10.0.0.5        Master
10.0.0.6        slave1
10.0.0.7        slave2
Add in the/usr/local/hadoop/etc/hadoop/slaves file

Slave1
Slave2
Note: Due to insufficient virtual machine memory

Add in Mapred-site.xml

<property>
       <name>mapreduce.map.memory.mb</name>
       <value>500</value>
</property>

















Contact Us

The content source of this page is from Internet, which doesn't represent Alibaba Cloud's opinion; products and services mentioned on that page don't have any relationship with Alibaba Cloud. If the content of the page makes you feel confusing, please write us an email, we will handle the problem within 5 days after receiving your email.

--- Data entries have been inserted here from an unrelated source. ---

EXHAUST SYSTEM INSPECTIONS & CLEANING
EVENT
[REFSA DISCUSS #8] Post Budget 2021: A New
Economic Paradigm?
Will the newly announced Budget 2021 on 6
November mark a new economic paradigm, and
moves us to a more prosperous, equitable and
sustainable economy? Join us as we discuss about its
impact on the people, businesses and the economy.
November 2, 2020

If you find any instances of plagiarism from the community, please send an email to: info-contact@alibabacloud.com and provide relevant evidence. A staff member will contact you within 5 working days.

A Free Trial That Lets You Build Big!

Start building with 50+ products and up to 12 months usage for Elastic Compute Service

  • Sales Support

    1 on 1 presale consultation

  • After-Sales Support

    24/7 Technical Support 6 Free Tickets per Quarter Faster Response

  • Alibaba Cloud offers highly flexible support services tailored to meet your exact needs.